## Task directions
Please carry the passage on the RoPS feature descriptor forward from the point where it stops.

Note that, several adaptive-scale keypoint detection methods have been proposed for the purpose of determining the support radius based on the inherent scale of a feature point (Tombari et al., 2013). However, we simply adopt a fixed support radius since our focus is on feature description and object recognition rather than keypoint detection. Moreover, our proposed RoPS descriptor has been demonstrated to achieve an even better performance compared to the methods with adaptive-scale keypoint detection (e.g., EM matching and keypoint matching), as analyzed in Section 7.
5 Performance of the RoPS Descriptor
The descriptiveness and robustness of our proposed RoPS feature descriptor was first evaluated on the Bologna Dataset (Tombari et al., 2010) with respect to different levels of noise, varying mesh resolution and their combinations. It was also evaluated on the PHOTOMESH Dataset (Zaharescu et al., 2012) with respect to 13 transformations. In these experiments, the RoPS was compared to several state-of-the-art feature descriptors.
5.1 Performance on The Bologna Dataset
5.1.1 Dataset and Parameter Setting
The Bologna Dataset used in this paper comprises six models and 45 scenes. The six models (i.e., “Armadillo”, “Asia Dragon”, “Bunny”, “Dragon”, “Happy Buddha” and “Thai Statue”) were taken from the Stanford 3D Scanning Repository. They are shown in Fig. 2
. Each scene was synthetically generated by randomly rotating and translating three to five models in order to create clutter and pose variances. As a result, the ground truth rotations and translations between each model and its instances in the scenes were known a priori during the process of construction. An example scene is shown in Fig.7.
The performance of each feature descriptor was assessed using the criterion of RP Curve (as detailed in Section 4.2). We compared our RoPS feature descriptor with five state-of-the-art feature descriptors, including spin image (Johnson and Hebert, 1999), normal histogram (NormHist) (Hetzel et al., 2001), LSP (Chen and Bhanu, 2007), THRIFT (Flint et al., 2007) and SHOT (Tombari et al., 2010). The support radius for all methods was set to be 15mr as a compromise between the descriptiveness and the robustness to occlusion. The parameters for generating all these feature descriptors were tuned by optimizing the performance in terms of RP Curve on the Tuning Dataset. The tuned parameter settings for all feature descriptors are presented in Table 2.
In order to avoid the impact of the keypoint detection method on feature’s descriptiveness, we randomly selected 1000 feature points from each model, and extracted their corresponding points from the scene. We then employed the methods listed in Table 2 to extract feature descriptors for these feature points. Finally, we calculated a RP Curve for each feature descriptor to evaluate the performance.
5.1.2 Robustness to Noise
In order to evaluate the robustness of these feature descriptors to noise, we added a Gaussian noise with increasing standard deviation of 0.1mr, 0.2mr, 0.3mr, 0.4mr and 0.5mr to the scene data. The RP Curves under different levels of noise are presented in Fig. 8.
We made a number of observations. i) These feature descriptors achieved comparable performance on noise free data, with high recall together with high precision, as shown in Fig. 8(a).

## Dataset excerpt
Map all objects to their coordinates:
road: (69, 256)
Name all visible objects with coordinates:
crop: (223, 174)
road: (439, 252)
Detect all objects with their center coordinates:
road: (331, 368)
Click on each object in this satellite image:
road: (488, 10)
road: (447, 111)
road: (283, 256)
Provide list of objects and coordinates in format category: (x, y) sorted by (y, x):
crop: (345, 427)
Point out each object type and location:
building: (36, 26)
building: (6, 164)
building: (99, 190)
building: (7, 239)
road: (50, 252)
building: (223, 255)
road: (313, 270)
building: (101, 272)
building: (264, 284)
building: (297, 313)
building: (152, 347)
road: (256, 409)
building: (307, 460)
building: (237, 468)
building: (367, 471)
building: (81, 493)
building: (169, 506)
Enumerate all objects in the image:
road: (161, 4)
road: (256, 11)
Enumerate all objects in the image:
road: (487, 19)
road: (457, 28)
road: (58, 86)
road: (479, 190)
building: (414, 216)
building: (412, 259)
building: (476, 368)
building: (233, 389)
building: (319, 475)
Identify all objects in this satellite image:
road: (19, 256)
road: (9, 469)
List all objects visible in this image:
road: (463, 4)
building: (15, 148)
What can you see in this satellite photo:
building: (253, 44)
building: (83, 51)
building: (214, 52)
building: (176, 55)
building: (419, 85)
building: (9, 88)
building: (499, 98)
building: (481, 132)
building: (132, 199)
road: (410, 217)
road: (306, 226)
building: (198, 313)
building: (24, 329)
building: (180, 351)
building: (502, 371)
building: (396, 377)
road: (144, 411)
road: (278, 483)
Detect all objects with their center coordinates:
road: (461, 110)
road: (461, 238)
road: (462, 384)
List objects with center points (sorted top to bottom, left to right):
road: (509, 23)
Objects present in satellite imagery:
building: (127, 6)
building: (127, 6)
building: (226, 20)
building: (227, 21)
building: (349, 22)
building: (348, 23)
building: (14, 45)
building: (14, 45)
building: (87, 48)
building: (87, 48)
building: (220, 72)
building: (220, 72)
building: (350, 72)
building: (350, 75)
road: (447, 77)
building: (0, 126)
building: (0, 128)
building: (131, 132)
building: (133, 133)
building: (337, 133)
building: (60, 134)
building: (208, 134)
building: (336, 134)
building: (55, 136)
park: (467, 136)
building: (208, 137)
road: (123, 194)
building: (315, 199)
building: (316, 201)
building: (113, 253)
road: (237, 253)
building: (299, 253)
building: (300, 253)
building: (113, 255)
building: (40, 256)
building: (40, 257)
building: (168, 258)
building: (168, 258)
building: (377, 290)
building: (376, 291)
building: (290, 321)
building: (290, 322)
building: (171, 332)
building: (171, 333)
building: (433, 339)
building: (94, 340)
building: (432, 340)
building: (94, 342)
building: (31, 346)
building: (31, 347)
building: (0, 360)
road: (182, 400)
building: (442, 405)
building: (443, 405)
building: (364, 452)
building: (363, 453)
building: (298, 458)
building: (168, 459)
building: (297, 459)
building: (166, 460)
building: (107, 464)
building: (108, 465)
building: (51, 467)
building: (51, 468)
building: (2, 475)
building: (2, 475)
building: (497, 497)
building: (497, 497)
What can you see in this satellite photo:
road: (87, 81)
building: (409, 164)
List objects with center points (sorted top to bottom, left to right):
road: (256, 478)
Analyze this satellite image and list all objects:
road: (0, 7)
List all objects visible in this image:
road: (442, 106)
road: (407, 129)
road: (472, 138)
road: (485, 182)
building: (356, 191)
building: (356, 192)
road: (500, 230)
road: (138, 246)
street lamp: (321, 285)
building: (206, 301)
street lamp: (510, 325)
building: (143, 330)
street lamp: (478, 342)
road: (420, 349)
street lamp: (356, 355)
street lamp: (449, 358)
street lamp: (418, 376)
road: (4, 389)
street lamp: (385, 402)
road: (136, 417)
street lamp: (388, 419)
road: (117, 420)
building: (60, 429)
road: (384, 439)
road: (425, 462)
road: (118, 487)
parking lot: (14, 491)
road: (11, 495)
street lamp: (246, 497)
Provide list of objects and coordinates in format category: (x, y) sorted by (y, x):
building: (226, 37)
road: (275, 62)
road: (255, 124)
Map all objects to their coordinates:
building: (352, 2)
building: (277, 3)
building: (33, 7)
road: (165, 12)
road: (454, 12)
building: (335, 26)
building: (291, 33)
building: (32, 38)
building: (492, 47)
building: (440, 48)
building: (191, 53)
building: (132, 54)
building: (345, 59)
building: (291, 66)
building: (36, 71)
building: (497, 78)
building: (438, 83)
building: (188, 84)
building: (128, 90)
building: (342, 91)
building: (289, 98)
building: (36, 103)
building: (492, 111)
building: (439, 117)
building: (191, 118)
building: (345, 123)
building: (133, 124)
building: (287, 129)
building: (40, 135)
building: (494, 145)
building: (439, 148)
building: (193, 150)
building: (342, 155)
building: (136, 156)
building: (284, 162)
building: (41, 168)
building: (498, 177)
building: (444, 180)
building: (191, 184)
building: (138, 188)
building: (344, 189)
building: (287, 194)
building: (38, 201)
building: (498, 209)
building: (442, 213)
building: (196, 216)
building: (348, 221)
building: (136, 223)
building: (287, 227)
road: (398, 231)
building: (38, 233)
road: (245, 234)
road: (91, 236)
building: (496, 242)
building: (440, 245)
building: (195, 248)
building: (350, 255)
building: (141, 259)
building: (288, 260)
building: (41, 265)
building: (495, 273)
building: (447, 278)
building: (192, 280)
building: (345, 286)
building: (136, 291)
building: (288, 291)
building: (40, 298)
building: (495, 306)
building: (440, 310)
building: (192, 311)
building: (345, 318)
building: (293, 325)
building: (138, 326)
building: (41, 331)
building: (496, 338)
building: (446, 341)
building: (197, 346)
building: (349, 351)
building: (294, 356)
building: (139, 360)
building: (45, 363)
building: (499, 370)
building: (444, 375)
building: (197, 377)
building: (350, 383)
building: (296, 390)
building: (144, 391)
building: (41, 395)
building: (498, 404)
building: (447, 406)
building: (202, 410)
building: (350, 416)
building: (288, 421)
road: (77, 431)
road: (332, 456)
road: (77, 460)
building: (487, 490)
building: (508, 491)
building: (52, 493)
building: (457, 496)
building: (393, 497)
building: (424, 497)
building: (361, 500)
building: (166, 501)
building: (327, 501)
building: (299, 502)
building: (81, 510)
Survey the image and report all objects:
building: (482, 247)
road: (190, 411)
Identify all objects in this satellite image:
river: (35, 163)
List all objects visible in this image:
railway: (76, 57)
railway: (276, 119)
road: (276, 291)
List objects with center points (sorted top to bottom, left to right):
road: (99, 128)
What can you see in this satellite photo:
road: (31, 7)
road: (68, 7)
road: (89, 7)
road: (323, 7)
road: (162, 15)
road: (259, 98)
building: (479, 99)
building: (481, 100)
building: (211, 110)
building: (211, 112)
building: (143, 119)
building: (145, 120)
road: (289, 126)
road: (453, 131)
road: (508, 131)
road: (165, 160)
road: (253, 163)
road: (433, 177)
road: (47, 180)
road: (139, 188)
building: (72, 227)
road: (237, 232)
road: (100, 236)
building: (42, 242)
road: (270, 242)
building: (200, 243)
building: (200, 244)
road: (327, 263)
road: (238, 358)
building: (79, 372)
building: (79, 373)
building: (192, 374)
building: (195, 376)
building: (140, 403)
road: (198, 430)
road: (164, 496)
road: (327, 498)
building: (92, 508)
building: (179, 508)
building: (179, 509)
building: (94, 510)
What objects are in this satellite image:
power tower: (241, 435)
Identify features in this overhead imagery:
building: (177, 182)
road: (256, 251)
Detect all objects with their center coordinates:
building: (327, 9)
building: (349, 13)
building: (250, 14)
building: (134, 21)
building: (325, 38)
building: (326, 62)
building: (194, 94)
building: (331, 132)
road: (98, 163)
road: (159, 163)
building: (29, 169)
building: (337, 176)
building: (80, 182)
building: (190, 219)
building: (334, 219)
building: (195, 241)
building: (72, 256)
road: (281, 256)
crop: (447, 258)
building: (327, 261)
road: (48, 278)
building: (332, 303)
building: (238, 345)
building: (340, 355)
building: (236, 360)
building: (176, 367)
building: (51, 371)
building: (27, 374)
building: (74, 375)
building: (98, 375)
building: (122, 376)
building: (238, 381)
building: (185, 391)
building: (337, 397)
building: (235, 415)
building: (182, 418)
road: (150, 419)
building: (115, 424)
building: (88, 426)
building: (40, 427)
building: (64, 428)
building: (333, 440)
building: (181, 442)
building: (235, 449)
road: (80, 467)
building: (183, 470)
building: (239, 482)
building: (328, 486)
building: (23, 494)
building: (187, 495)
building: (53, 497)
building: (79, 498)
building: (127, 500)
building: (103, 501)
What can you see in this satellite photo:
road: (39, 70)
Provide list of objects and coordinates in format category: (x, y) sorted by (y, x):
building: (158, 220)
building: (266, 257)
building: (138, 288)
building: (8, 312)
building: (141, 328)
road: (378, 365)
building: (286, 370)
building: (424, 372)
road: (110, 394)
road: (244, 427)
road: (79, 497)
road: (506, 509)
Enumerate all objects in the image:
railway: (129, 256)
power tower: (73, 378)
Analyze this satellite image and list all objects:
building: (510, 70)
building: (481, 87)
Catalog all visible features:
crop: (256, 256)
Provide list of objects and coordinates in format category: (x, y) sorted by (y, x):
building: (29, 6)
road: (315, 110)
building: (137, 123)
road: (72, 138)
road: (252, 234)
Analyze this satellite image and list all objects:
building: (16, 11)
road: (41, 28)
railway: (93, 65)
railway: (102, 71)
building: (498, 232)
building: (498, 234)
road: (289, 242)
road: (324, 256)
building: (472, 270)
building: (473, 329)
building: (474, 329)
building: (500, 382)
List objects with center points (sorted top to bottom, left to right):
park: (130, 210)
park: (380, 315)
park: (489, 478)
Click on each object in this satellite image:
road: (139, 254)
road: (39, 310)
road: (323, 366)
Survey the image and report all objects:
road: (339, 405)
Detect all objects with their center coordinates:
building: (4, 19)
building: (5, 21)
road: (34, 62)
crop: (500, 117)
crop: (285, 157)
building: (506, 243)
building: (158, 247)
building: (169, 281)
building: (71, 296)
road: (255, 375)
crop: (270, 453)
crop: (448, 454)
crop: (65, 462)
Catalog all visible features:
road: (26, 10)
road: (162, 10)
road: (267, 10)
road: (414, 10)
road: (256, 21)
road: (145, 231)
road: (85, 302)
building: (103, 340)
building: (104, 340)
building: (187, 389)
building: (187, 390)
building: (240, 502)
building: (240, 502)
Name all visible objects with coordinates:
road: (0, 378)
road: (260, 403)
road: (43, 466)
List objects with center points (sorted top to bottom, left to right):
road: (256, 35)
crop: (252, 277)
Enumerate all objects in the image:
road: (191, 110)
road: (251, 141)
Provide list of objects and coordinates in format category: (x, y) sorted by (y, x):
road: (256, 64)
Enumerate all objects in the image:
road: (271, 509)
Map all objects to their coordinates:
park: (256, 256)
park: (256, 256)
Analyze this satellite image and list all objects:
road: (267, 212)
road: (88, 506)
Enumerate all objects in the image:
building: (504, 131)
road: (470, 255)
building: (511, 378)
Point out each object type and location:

## Exercise answer
ii) With noise, our proposed RoPS feature descriptor achieved the best performance in most cases, and is followed by SHOT. Specifically, the performance of RoPS is better than SHOT under a low-level noise with a standard deviation of 0.1mr, as shown in Fig. 8(b). As the standard deviation of the noise increased to 0.2mr and 0.3mr, SHOT performed slightly better than RoPS, as indicated in Figures 8(c) and (d). However, the performance of our proposed RoPS was significantly better than SHOT under high levels of noise, e.g., with a noise deviation larger than 0.3mr, as shown in Figures 8(e) and (f). It can be inferred that RoPS is very robust to noise, particularly in the case of scenes with a high level of noise.
iii) As the noise level increased, the performance of LSP and THRIFT deteriorated sharply, as shown in Figures 8(b-e). THRIFT failed to work even under a low-level of noise with a standard deviation of 0.1mr. This result is also consistent with the conclusion given in (Flint et al., 2008). Although NormHist and spin image worked relatively well under low- and medium-level noise with a standard deviation less than 0.2mr, they failed completely under noise with a large standard deviation. The sensitivity of spin image, NormHist, THR-IFT and LSP to noise is due to the fact that, they rely on surface normals to generate their feature descriptors. Since the calculation of surface normal includes a process of differentiation, it is very susceptible to noise.
iv) The strong robustness of our RoPS feature descriptor to noise can be explained by at least three facts. First, RoPS encodes the “complete” information of the local surface from various viewpoints through rotation and therefore, encodes more information than the existing methods. Second, RoPS only uses the low-order moments of the distribution matrices to form its feature descriptor and is therefore less affected by noise. Third, our proposed unique, unambiguous and stable LRF also helps to increase the descriptiveness and robustness of the RoPS feature descriptor.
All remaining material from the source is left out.